### Bounding box prediction data
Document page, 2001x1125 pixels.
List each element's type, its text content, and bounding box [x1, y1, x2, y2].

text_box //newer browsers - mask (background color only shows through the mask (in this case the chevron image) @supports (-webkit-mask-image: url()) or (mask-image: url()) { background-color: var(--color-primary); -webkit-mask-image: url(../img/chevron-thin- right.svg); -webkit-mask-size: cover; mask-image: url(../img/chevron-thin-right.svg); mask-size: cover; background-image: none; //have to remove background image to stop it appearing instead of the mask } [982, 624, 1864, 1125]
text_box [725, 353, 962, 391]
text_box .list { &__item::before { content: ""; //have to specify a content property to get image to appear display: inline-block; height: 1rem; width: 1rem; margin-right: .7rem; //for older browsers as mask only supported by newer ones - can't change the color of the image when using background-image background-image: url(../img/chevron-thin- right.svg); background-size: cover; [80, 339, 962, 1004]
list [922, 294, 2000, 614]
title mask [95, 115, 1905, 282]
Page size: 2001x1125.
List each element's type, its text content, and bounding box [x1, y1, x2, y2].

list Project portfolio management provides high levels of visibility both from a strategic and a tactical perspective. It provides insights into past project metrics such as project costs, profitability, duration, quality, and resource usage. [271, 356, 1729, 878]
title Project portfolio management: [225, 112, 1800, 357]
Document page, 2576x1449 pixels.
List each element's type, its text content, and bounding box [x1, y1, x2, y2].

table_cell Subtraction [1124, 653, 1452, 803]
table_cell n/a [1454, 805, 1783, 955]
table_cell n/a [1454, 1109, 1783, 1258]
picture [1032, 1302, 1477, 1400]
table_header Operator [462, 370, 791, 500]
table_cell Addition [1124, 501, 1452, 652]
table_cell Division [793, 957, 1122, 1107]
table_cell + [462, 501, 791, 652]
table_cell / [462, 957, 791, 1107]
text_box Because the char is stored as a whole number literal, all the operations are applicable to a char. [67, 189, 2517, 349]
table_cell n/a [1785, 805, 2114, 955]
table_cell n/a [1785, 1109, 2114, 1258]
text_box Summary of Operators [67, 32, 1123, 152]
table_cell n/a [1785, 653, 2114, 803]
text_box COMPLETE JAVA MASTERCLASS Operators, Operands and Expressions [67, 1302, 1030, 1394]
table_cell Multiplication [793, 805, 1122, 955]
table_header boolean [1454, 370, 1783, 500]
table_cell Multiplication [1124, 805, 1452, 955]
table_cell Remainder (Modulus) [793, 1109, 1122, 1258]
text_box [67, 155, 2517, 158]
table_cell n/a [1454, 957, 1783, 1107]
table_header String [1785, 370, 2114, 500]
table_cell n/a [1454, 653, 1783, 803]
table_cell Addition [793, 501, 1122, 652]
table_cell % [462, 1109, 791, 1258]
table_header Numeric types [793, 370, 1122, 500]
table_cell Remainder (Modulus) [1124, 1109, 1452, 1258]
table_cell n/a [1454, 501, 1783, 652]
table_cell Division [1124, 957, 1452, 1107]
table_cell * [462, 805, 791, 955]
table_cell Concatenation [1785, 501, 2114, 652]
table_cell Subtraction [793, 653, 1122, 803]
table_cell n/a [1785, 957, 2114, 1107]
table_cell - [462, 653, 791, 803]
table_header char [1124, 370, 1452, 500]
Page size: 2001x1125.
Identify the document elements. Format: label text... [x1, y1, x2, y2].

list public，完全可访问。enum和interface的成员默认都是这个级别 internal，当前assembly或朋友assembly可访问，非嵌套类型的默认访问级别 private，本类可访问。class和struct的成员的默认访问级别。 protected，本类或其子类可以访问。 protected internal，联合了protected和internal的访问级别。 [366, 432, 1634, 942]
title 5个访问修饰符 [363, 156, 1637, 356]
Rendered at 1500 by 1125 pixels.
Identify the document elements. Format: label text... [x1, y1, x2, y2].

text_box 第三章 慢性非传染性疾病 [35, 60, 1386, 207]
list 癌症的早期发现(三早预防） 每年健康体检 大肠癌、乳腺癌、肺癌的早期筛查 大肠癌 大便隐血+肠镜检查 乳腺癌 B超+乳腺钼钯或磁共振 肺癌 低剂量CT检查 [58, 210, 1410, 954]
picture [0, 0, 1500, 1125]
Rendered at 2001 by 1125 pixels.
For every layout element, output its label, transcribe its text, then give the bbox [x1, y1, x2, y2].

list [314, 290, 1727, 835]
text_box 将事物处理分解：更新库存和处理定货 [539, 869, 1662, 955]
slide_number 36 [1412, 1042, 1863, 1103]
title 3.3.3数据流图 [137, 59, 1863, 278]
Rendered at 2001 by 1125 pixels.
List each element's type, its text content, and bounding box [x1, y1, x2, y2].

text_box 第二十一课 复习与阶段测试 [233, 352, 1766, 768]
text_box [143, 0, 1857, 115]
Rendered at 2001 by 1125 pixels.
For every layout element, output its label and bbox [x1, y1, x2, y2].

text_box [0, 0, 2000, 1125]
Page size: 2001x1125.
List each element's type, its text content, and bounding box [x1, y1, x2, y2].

### TO-DO ITEM
Word for word, transcribe the data shown above.

### TASK OUTPUT
Document page, 2001x1125 pixels.
List each element's type, its text content, and bounding box [x1, y1, x2, y2].

text_box //newer browsers - mask (background color only shows through the mask (in this case the chevron image) @supports (-webkit-mask-image: url()) or (mask-image: url()) { background-color: var(--color-primary); -webkit-mask-image: url(../img/chevron-thin- right.svg); -webkit-mask-size: cover; mask-image: url(../img/chevron-thin-right.svg); mask-size: cover; background-image: none; //have to remove background image to stop it appearing instead of the mask } [982, 624, 1864, 1125]
text_box [725, 353, 962, 391]
text_box .list { &__item::before { content: ""; //have to specify a content property to get image to appear display: inline-block; height: 1rem; width: 1rem; margin-right: .7rem; //for older browsers as mask only supported by newer ones - can't change the color of the image when using background-image background-image: url(../img/chevron-thin- right.svg); background-size: cover; [80, 339, 962, 1004]
list [922, 294, 2000, 614]
title mask [95, 115, 1905, 282]
Page size: 2001x1125.
List each element's type, its text content, and bounding box [x1, y1, x2, y2].

list Project portfolio management provides high levels of visibility both from a strategic and a tactical perspective. It provides insights into past project metrics such as project costs, profitability, duration, quality, and resource usage. [271, 356, 1729, 878]
title Project portfolio management: [225, 112, 1800, 357]
Document page, 2576x1449 pixels.
List each element's type, its text content, and bounding box [x1, y1, x2, y2].

table_cell Subtraction [1124, 653, 1452, 803]
table_cell n/a [1454, 805, 1783, 955]
table_cell n/a [1454, 1109, 1783, 1258]
picture [1032, 1302, 1477, 1400]
table_header Operator [462, 370, 791, 500]
table_cell Addition [1124, 501, 1452, 652]
table_cell Division [793, 957, 1122, 1107]
table_cell + [462, 501, 791, 652]
table_cell / [462, 957, 791, 1107]
text_box Because the char is stored as a whole number literal, all the operations are applicable to a char. [67, 189, 2517, 349]
table_cell n/a [1785, 805, 2114, 955]
table_cell n/a [1785, 1109, 2114, 1258]
text_box Summary of Operators [67, 32, 1123, 152]
table_cell n/a [1785, 653, 2114, 803]
text_box COMPLETE JAVA MASTERCLASS Operators, Operands and Expressions [67, 1302, 1030, 1394]
table_cell Multiplication [793, 805, 1122, 955]
table_header boolean [1454, 370, 1783, 500]
table_cell Multiplication [1124, 805, 1452, 955]
table_cell Remainder (Modulus) [793, 1109, 1122, 1258]
text_box [67, 155, 2517, 158]
table_cell n/a [1454, 957, 1783, 1107]
table_header String [1785, 370, 2114, 500]
table_cell n/a [1454, 653, 1783, 803]
table_cell Addition [793, 501, 1122, 652]
table_cell % [462, 1109, 791, 1258]
table_header Numeric types [793, 370, 1122, 500]
table_cell Remainder (Modulus) [1124, 1109, 1452, 1258]
table_cell n/a [1454, 501, 1783, 652]
table_cell Division [1124, 957, 1452, 1107]
table_cell * [462, 805, 791, 955]
table_cell Concatenation [1785, 501, 2114, 652]
table_cell Subtraction [793, 653, 1122, 803]
table_cell n/a [1785, 957, 2114, 1107]
table_cell - [462, 653, 791, 803]
table_header char [1124, 370, 1452, 500]
Page size: 2001x1125.
Identify the document elements. Format: label text... [x1, y1, x2, y2].

list public，完全可访问。enum和interface的成员默认都是这个级别 internal，当前assembly或朋友assembly可访问，非嵌套类型的默认访问级别 private，本类可访问。class和struct的成员的默认访问级别。 protected，本类或其子类可以访问。 protected internal，联合了protected和internal的访问级别。 [366, 432, 1634, 942]
title 5个访问修饰符 [363, 156, 1637, 356]
Rendered at 1500 by 1125 pixels.
Identify the document elements. Format: label text... [x1, y1, x2, y2].

text_box 第三章 慢性非传染性疾病 [35, 60, 1386, 207]
list 癌症的早期发现(三早预防） 每年健康体检 大肠癌、乳腺癌、肺癌的早期筛查 大肠癌 大便隐血+肠镜检查 乳腺癌 B超+乳腺钼钯或磁共振 肺癌 低剂量CT检查 [58, 210, 1410, 954]
picture [0, 0, 1500, 1125]
Rendered at 2001 by 1125 pixels.
For every layout element, output its label, transcribe its text, then give the bbox [x1, y1, x2, y2].

list [314, 290, 1727, 835]
text_box 将事物处理分解：更新库存和处理定货 [539, 869, 1662, 955]
slide_number 36 [1412, 1042, 1863, 1103]
title 3.3.3数据流图 [137, 59, 1863, 278]
Rendered at 2001 by 1125 pixels.
List each element's type, its text content, and bounding box [x1, y1, x2, y2].

text_box 第二十一课 复习与阶段测试 [233, 352, 1766, 768]
text_box [143, 0, 1857, 115]
Rendered at 2001 by 1125 pixels.
For every layout element, output its label and bbox [x1, y1, x2, y2].

text_box [0, 0, 2000, 1125]
Page size: 2001x1125.
List each element's type, its text content, and bounding box [x1, y1, x2, y2].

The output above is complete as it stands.